まずは滋賀県庁で情報を集めた。幻のソバって何ですか。「伊吹山麓でつくられている『伊吹そば』です。普及している改良品種ではなく、平安か鎌倉時代から伊吹山の修行僧が栽培したとされる在来種です」。食のブランド推進課の成相桂さんが教えてくれた。
伊吹そばは国が地域ブランドとして保護する地理的表示(GI)に2019年に登録された。ソバでは3品目しかない。農林水産省の統計を調べると、滋賀県の19年産のソバの収穫量は296トン。トップの北海道の2%にも満たない。改良品種の大規模栽培ではなく、独自品種を売り出すブランド戦略のようだ。
基礎知識を仕込んだところで、伊吹山が間近に見える伊吹そば生産組合を訪ねた。在来種復活のキーパーソン、伊富貴(いぶき)忠司組合長は「国の減反政策でコメからの転作作物として注目しました」と話す。
伊吹山麓で江戸時代に盛んだった在来種の栽培は、一時ほとんど途絶えていたという。ソバ畑があった太平寺地区の住民が鉱山開発に伴って1960年代に集団移転したためだ。
伊富貴さんは「60年代以降も自家消費用に在来種を栽培している人がいました。そこが奥まった姉川上流の集落だったので、他品種と交雑しなかった。本来の特性が守られたのは幸運でした」と振り返る。当時の県の農業改良普及センターの協力も得て、95年から本格栽培に取り組んだ。

在来種の特徴は小ささだ。直径4.5ミリ以下の実が全体の70%以上という出荷規格を設けている。「ソバの独特な香りや淡い緑色を生み出すのは、胚芽を薄く覆う種皮です。伊吹そばは小粒な分、実に占める種皮の割合が多く、香りが強くなる」と伊富貴さん。1千粒あたりの重さは代表的な改良品種「信濃1号」の35グラムに対して、伊吹そばは22グラム。小粒さが際立つ。
ソバは天候に影響されやすい作物だが、20年産の在来種収穫量は前年の1.5倍の38トンの見通し。生産者は団体・個人を含めて12に増えた。

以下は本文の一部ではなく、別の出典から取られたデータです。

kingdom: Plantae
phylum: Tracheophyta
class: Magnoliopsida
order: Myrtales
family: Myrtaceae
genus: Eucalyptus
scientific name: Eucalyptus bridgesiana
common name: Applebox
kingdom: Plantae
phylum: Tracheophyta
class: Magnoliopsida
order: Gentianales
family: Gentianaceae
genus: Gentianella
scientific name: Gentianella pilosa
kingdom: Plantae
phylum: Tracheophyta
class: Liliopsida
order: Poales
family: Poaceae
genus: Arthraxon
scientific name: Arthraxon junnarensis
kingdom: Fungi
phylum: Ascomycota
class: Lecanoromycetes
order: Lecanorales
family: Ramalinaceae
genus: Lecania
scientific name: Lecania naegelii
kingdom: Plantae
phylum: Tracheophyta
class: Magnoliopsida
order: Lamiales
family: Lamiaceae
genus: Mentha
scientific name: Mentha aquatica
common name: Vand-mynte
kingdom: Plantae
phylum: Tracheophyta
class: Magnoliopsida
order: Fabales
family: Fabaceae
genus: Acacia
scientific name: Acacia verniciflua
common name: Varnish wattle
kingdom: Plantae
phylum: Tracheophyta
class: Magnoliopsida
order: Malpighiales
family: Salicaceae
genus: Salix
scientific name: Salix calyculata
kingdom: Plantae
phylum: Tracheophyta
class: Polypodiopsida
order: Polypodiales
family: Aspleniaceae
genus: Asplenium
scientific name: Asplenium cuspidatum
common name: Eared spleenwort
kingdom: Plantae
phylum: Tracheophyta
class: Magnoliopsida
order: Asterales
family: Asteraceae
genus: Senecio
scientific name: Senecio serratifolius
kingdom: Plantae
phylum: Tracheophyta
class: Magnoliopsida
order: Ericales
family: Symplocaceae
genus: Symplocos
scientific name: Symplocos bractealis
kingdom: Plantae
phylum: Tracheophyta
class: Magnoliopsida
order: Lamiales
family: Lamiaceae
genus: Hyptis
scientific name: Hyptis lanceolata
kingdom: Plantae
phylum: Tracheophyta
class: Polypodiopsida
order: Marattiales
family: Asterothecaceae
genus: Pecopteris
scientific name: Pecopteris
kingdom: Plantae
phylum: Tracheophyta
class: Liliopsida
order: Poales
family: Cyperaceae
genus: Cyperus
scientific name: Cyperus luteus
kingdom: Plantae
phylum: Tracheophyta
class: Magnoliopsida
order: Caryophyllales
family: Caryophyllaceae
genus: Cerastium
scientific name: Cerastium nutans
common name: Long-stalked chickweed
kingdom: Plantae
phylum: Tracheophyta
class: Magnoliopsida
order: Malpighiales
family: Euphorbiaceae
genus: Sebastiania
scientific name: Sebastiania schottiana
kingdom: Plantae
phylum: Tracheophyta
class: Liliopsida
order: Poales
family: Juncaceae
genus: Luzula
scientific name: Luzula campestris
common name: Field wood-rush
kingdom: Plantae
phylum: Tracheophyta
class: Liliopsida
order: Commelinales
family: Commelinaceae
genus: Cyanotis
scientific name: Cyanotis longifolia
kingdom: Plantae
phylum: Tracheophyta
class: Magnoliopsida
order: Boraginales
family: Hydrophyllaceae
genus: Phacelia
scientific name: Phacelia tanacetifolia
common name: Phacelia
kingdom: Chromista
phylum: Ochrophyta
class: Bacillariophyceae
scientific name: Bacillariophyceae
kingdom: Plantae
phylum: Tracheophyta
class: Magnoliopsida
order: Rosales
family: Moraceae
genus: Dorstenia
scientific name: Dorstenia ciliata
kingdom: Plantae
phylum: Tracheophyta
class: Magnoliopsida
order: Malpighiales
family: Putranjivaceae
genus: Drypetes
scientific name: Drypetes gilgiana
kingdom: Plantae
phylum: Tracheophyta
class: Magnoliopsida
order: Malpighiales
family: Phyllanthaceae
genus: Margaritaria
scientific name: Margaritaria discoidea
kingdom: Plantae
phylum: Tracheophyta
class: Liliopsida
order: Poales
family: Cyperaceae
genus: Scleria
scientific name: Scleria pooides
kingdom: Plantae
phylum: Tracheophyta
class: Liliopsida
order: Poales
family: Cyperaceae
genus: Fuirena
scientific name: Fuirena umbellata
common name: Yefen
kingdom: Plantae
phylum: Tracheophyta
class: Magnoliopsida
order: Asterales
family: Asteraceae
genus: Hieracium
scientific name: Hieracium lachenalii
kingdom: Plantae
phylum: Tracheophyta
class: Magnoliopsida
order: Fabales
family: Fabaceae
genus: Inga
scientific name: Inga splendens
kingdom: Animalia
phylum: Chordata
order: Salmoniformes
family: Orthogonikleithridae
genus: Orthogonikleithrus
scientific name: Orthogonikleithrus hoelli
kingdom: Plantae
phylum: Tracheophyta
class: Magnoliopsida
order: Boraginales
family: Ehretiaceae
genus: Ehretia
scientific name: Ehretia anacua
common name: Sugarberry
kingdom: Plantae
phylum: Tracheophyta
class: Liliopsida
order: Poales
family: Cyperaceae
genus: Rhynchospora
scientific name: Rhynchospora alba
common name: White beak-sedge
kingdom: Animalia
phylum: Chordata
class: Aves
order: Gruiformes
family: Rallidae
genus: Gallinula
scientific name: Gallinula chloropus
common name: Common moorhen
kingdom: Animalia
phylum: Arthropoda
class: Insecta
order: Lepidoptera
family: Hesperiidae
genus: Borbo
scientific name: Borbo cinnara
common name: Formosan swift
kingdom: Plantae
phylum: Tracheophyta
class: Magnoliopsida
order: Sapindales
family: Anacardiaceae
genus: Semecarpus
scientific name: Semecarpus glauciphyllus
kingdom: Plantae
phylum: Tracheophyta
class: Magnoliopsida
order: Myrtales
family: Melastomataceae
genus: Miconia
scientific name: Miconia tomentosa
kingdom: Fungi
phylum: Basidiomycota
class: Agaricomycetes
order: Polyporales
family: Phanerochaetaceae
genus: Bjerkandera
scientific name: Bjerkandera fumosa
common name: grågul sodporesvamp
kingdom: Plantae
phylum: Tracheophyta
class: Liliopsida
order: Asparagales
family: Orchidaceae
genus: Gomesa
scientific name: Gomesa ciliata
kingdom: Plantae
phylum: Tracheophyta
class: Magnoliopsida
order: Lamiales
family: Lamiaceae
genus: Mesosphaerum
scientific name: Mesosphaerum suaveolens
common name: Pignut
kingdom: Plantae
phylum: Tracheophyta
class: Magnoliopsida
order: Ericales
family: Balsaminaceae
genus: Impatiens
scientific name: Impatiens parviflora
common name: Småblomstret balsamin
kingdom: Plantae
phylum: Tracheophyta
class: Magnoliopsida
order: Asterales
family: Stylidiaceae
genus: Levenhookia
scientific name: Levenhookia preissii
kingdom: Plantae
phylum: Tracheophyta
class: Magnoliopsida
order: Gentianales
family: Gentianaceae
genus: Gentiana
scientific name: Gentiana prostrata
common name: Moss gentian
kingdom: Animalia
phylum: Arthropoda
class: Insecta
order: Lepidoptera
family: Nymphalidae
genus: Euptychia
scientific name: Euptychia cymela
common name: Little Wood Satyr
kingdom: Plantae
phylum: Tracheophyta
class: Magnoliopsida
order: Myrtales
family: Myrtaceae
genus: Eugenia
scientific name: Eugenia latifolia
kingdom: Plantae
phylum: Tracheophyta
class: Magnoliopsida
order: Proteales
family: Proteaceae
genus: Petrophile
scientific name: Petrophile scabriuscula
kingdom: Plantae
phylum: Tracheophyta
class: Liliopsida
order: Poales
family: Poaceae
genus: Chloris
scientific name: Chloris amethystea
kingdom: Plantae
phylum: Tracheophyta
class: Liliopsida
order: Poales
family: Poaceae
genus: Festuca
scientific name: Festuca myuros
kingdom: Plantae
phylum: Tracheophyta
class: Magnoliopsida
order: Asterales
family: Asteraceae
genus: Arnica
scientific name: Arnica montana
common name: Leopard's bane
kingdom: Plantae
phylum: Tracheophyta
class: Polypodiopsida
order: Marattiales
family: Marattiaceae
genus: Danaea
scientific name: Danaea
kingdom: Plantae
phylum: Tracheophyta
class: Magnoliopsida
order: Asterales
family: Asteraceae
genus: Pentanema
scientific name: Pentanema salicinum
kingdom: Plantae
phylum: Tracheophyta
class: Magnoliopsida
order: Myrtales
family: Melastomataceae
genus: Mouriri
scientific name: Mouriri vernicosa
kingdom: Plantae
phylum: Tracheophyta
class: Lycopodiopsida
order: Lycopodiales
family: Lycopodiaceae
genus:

栽培は軌道に乗っているようだが、課題はないのか。
米原市の伊吹庁舎で農政課の鎌田亜裕美さんに聞いた。「在来種の作付面積はこの7年間で2倍近い56ヘクタールに増えました。種子の安定供給が重要になっています」。ソバの花粉を媒介するミツバチの行動半径は2~3キロといわれる。同市内では改良品種のソバも栽培されており、交雑を避けて姉川上流に3カ所(計5ヘクタール)の採種地を確保した。
生産者らの次の目標は在来種を生かした地域の活性化だ。提供するソバ店は現在の3店から、さらに2店増えるという。土日のみ営業する「久次郎」は姉川を遡る一本道に沿って建っていた。生産者の「いぶきファーム」の代表、谷口隆一さんが経営する。
つなぎに小麦粉を2割使う「二八そば」。まずは何もつけずに、次は塩だけ、つゆでも食べてみる。辛みのある特産の伊吹大根のおろしが合う。独特の香りが鼻に抜け、かみしめると滋味深い。いわれてみれば、ほのかな甘みも感じる。
ただ、記者には改良品種のソバとの違いまでは分からない。感想の言葉を探していると、谷口さんが言った。「在来種を大事につないだ人の歴史がある。そのストーリーが味わいを深めるんです」。ご当地に来て食べることの意味を教えられた。